Das Lächeln der Diana

Vom Verschwinden des Realen im Mythos.

Der Religionswissenschaftler Klaus Heinrich schreibt, daß Faszinationsgeschichte die Dimension der Realgeschichte sei, in der sich die Gattung über ihre eigenen Bedürfnisse auf dem Stockenden halte. Das mit dem "Stockenden" ist schwer zu verstehen, angesichts von 2,5 Milliarden Menschen, die in fast 200 Ländern die Beerdigungsfeierlichkeiten für Lady Diana Spencer, Princess of Wales, am 6. September live mitverfolgt haben. Fragt man sich aber, warum die ARD und das ZDF nonstop acht Stunden nur dieses eine Thema hatten, dann wird das schon klarer: "In dem, was fasziniert durch die reale Geschichte hindurch, sind unerledigte Konflikte, nicht ausgetragene Spannungen, in den nicht gelösten Problemen jeweils präsent." (Heinrich)

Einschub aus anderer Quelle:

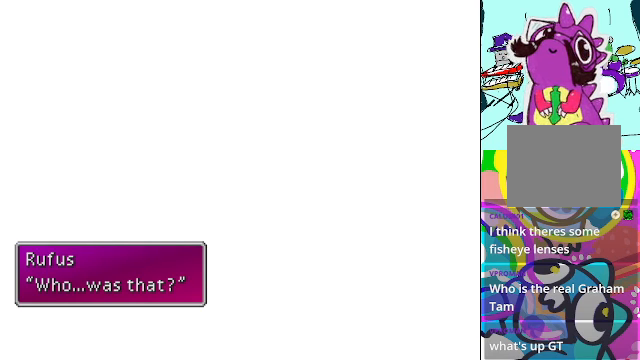
Gameplay with a controller (Xbox layout); each line is a JSON object with the inputs held at the frame after it. "events" lists button and stick changes between this image and that frame as [ms after this image, input, new state], when the widget could be followed in between. Not read: L3 R3 right_stick.
{"buttons": [], "left_stick": "center", "events": [[133, "A", "down"], [366, "A", "up"]]}
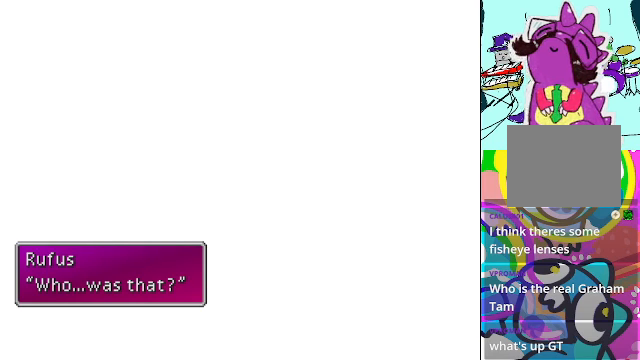
{"buttons": [], "left_stick": "center", "events": [[66, "B", "down"], [166, "B", "up"]]}
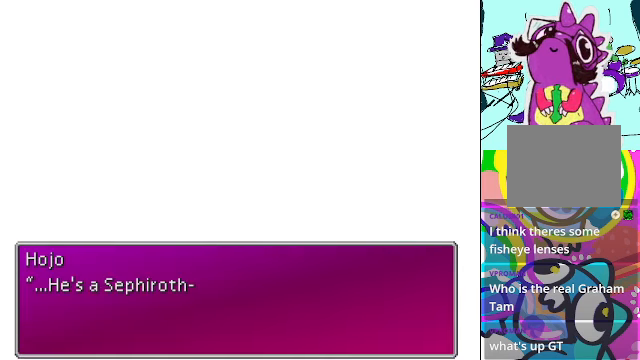
{"buttons": [], "left_stick": "center", "events": []}
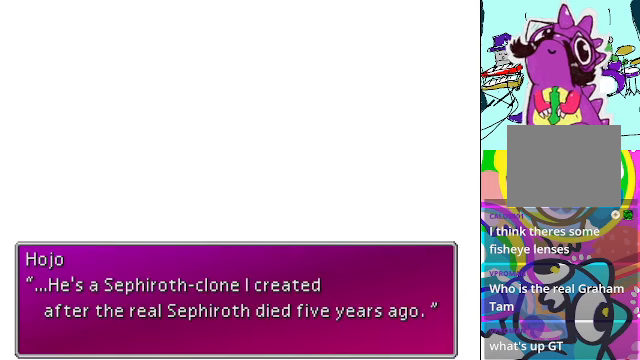
{"buttons": [], "left_stick": "center", "events": []}
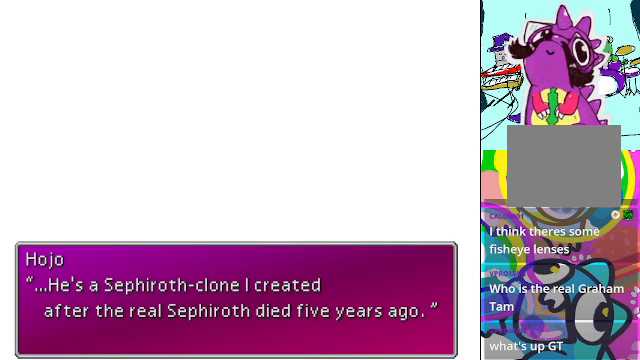
{"buttons": [], "left_stick": "center", "events": []}
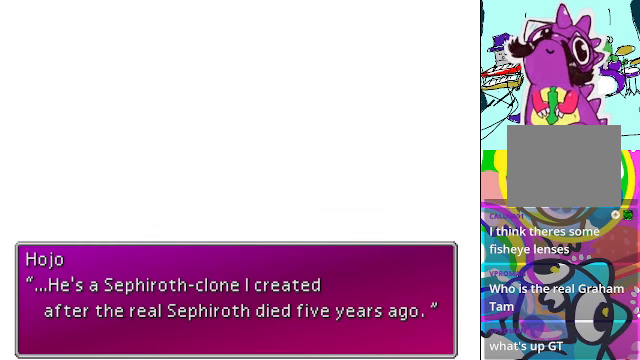
{"buttons": [], "left_stick": "center", "events": []}
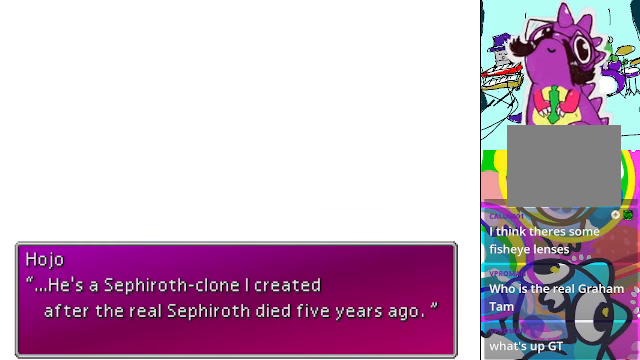
{"buttons": [], "left_stick": "center", "events": []}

Frei nach Roland Barthes könnte man sagen, daß mit der Gestalt "Lady Di" Fiktion und Alltagswirklichkeit ikonographisch miteinander versöhnt werden sollten. So entstand die bildliche Vorstellung vom Aschenputtel, vom glanzvollen Könighaus, vom königlichen Traumprinzen - doch als eben diese Märchen sind sie ausschließlich Produkt der real existierenden Massenmedien. Im Laufe der 16 Jahre, seit eine pummelige Kindergärtnerin das Licht der Öffentlichkeit als Verlobte des britischen Thronfolgers erblickte, ist soviel über diese Frau geschrieben worden, daß Fiktion zur Realität wurde.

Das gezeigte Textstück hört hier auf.